AIM OF THE TASK: Repeat only the stretch of lines below that runs from the line with "Продаются участки в" through the line with "Что касается объема", unaltered.

== TASK MATERIAL

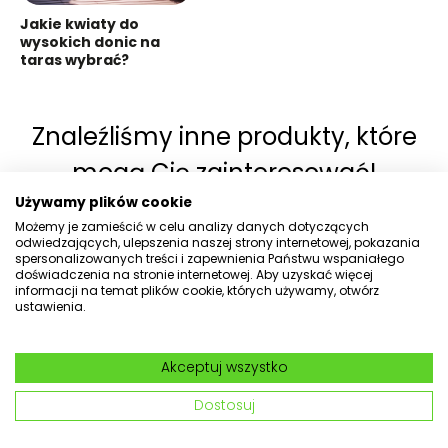
Jakie kwiaty do
wysokich donic na
taras wybrać?
Znaleźliśmy inne produkty, które
mogą Cię zainteresować!
Używamy plików cookie
Możemy je zamieścić w celu analizy danych dotyczących
odwiedzających, ulepszenia naszej strony internetowej, pokazania
Dlaczego warto kupować w
spersonalizowanych treści i zapewnienia Państwu wspaniałego
doświadczenia na stronie internetowej. Aby uzyskać więcej
Kadax?
informacji na temat plików cookie, których używamy, otwórz
ustawienia.
Akceptuj wszystko
Dostosuj
Wysyłka
Szeroka i
30 dni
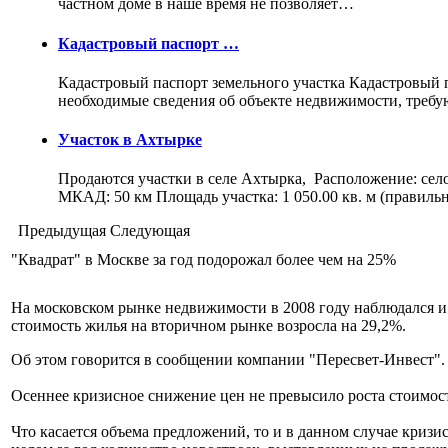
частном доме в наше время не позволяет…
Кадастровый паспорт …
Кадастровый паспорт земельного участка Кадастровый па
необходимые сведения об объекте недвижимости, треб
Участок в Ахтырке
Продаются участки в селе Ахтырка, Расположение: сел
МКАД: 50 км Площадь участка: 1 050.00 кв. м (правил
Предыдущая
Следующая
"Квадрат" в Москве за год подорожал более чем на 25%
На московском рынке недвижимости в 2008 году наблюдался и с
стоимость жилья на вторичном рынке возросла на 29,2%.
Об этом говорится в сообщении компании "Пересвет-Инвест"
Осеннее кризисное снижение цен не превысило роста стоимос
Что касается объема предложений, то и в данном случае кризи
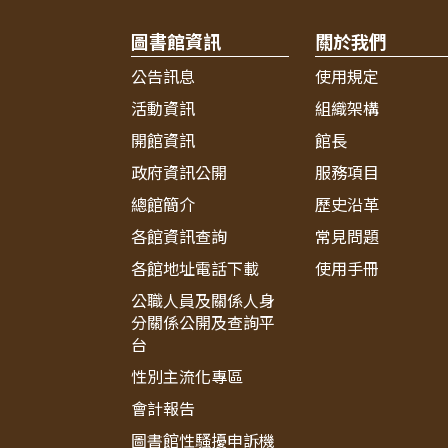
圖書館資訊
關於我們
公告訊息
使用規定
活動資訊
組織架構
開館資訊
館長
政府資訊公開
服務項目
總館簡介
歷史沿革
各館資訊查詢
常見問題
各館地址電話下載
使用手冊
公職人員及關係人身
分關係公開及查詢平
台
性別主流化專區
會計報告
圖書館性騷擾申訴機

====

RESULT OF THE TASK:
Продаются участки в селе Ахтырка, Расположение: сел
МКАД: 50 км Площадь участка: 1 050.00 кв. м (правил
Предыдущая
Следующая
"Квадрат" в Москве за год подорожал более чем на 25%
На московском рынке недвижимости в 2008 году наблюдался и с
стоимость жилья на вторичном рынке возросла на 29,2%.
Об этом говорится в сообщении компании "Пересвет-Инвест"
Осеннее кризисное снижение цен не превысило роста стоимос
Что касается объема предложений, то и в данном случае кризи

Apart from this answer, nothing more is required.